━━━━━ Data section ━━━━━
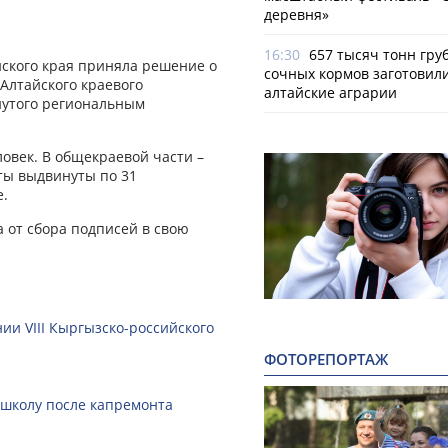
деревня»
16:30
657 тысяч тонн гру
йского края приняла решение о
сочных кормов заготовил
 Алтайского краевого
алтайские аграрии
нутого региональным
ловек. В общекраевой части –
ты выдвинуты по 31
е.
а от сбора подписей в свою
ии VIII Кыргызско-российского
ФОТОРЕПОРТАЖ
 школу после капремонта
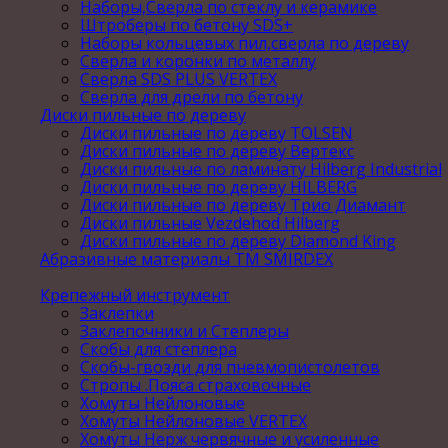
Наборы,Сверла по стеклу и керамике
Штроберы по бетону SDS+
Наборы кольцевых пил,сверла по дереву
Сверла и коронки по металлу
Сверла SDS PLUS VERTEX
Сверла для дрели по бетону
Диски пильные по дереву
Диски пильные по дереву TOLSEN
Диски пильные по дереву Вертекс
Диски пильные по ламинату Hilberg Industrial
Диски пильные по дереву HILBERG
Диски пильные по дереву Трио Диамант
Диски пильные Vezdehod Hilberg
Диски пильные по дереву Diamond King
Абразивные материалы ТМ SMIRDEX
Крепежный инструмент
Заклепки
Заклепочники и Степлеры
Скобы для степлера
Скобы-гвозди для пневмопистолетов
Стропы .Пояса страховочные
Хомуты Нейлоновые
Хомуты Нейлоновые VERTEX
Хомуты Нерж червячные и усиленные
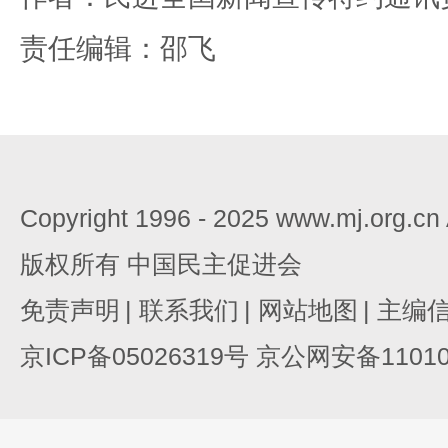
责任编辑：邵飞
Copyright 1996 - 2025 www.mj.org.c
版权所有 中国民主促进会
免责声明
|
联系我们
|
网站地图
|
主编
京ICP备05026319号 京公网安备110105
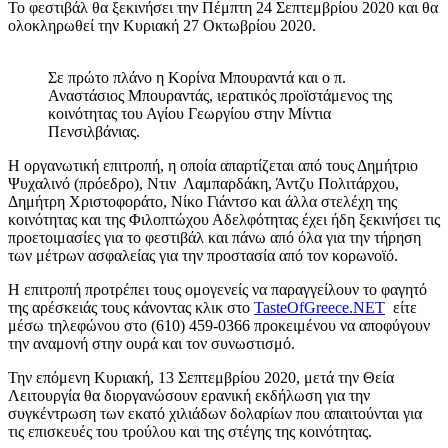
Το φεστιβάλ θα ξεκινήσει την Πέμπτη 24 Σεπτεμβρίου 2020 και θα
ολοκληρωθεί την Κυριακή 27 Οκτωβρίου 2020.
Σε πρώτο πλάνο η Κορίνα Μπουραντά και ο π.
Αναστάσιος Μπουραντάς, ιερατικός προϊστάμενος της
κοινότητας του Αγίου Γεωργίου στην Μίντια
Πενσιλβάνιας.
Η οργανωτική επιτροπή, η οποία απαρτίζεται από τους Δημήτριο
Ψυχαλινό (πρόεδρο), Ντιν Λαμπαρδάκη, Άντζυ Πολιτάρχου,
Δημήτρη Χριστοφοράτο, Νίκο Γιάντσο και άλλα στελέχη της
κοινότητας και της Φιλοπτώχου Αδελφότητας έχει ήδη ξεκινήσει τις
προετοιμασίες για το φεστιβάλ και πάνω από όλα για την τήρηση
των μέτρων ασφαλείας για την προστασία από τον κορωνοϊό.
Η επιτροπή προτρέπει τους ομογενείς να παραγγείλουν το φαγητό
της αρέσκειάς τους κάνοντας κλικ στο
TasteOfGreece.NET
είτε
μέσω τηλεφώνου στο (610) 459-0366 προκειμένου να αποφύγουν
την αναμονή στην ουρά και τον συνωστισμό.
Την επόμενη Κυριακή, 13 Σεπτεμβρίου 2020, μετά την Θεία
Λειτουργία θα διοργανώσουν ερανική εκδήλωση για την
συγκέντρωση των εκατό χιλιάδων δολαρίων που απαιτούνται για
τις επισκευές του τρούλου και της στέγης της κοινότητας.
━━━━━
# Task goal
In the records above, find the line with "Наборы,Сверла по стеклу и керамике". Print exactly from there through the line with "Ψυχαλινό (πρόεδρο), Ντιν", minus the pictures.

# Response to this task
Наборы,Сверла по стеклу и керамике
Штроберы по бетону SDS+
Наборы кольцевых пил,сверла по дереву
Сверла и коронки по металлу
Сверла SDS PLUS VERTEX
Сверла для дрели по бетону
Диски пильные по дереву
Диски пильные по дереву TOLSEN
Диски пильные по дереву Вертекс
Диски пильные по ламинату Hilberg Industrial
Диски пильные по дереву HILBERG
Диски пильные по дереву Трио Диамант
Диски пильные Vezdehod Hilberg
Диски пильные по дереву Diamond King
Абразивные материалы ТМ SMIRDEX
Крепежный инструмент
Заклепки
Заклепочники и Степлеры
Скобы для степлера
Скобы-гвозди для пневмопистолетов
Стропы .Пояса страховочные
Хомуты Нейлоновые
Хомуты Нейлоновые VERTEX
Хомуты Нерж червячные и усиленные
责任编辑：邵飞
Copyright 1996 - 2025 www.mj.org.c
版权所有 中国民主促进会
免责声明
|
联系我们
|
网站地图
|
主编
京ICP备05026319号 京公网安备110105
Το φεστιβάλ θα ξεκινήσει την Πέμπτη 24 Σεπτεμβρίου 2020 και θα
ολοκληρωθεί την Κυριακή 27 Οκτωβρίου 2020.
Σε πρώτο πλάνο η Κορίνα Μπουραντά και ο π.
Αναστάσιος Μπουραντάς, ιερατικός προϊστάμενος της
κοινότητας του Αγίου Γεωργίου στην Μίντια
Πενσιλβάνιας.
Η οργανωτική επιτροπή, η οποία απαρτίζεται από τους Δημήτριο
Ψυχαλινό (πρόεδρο), Ντιν Λαμπαρδάκη, Άντζυ Πολιτάρχου,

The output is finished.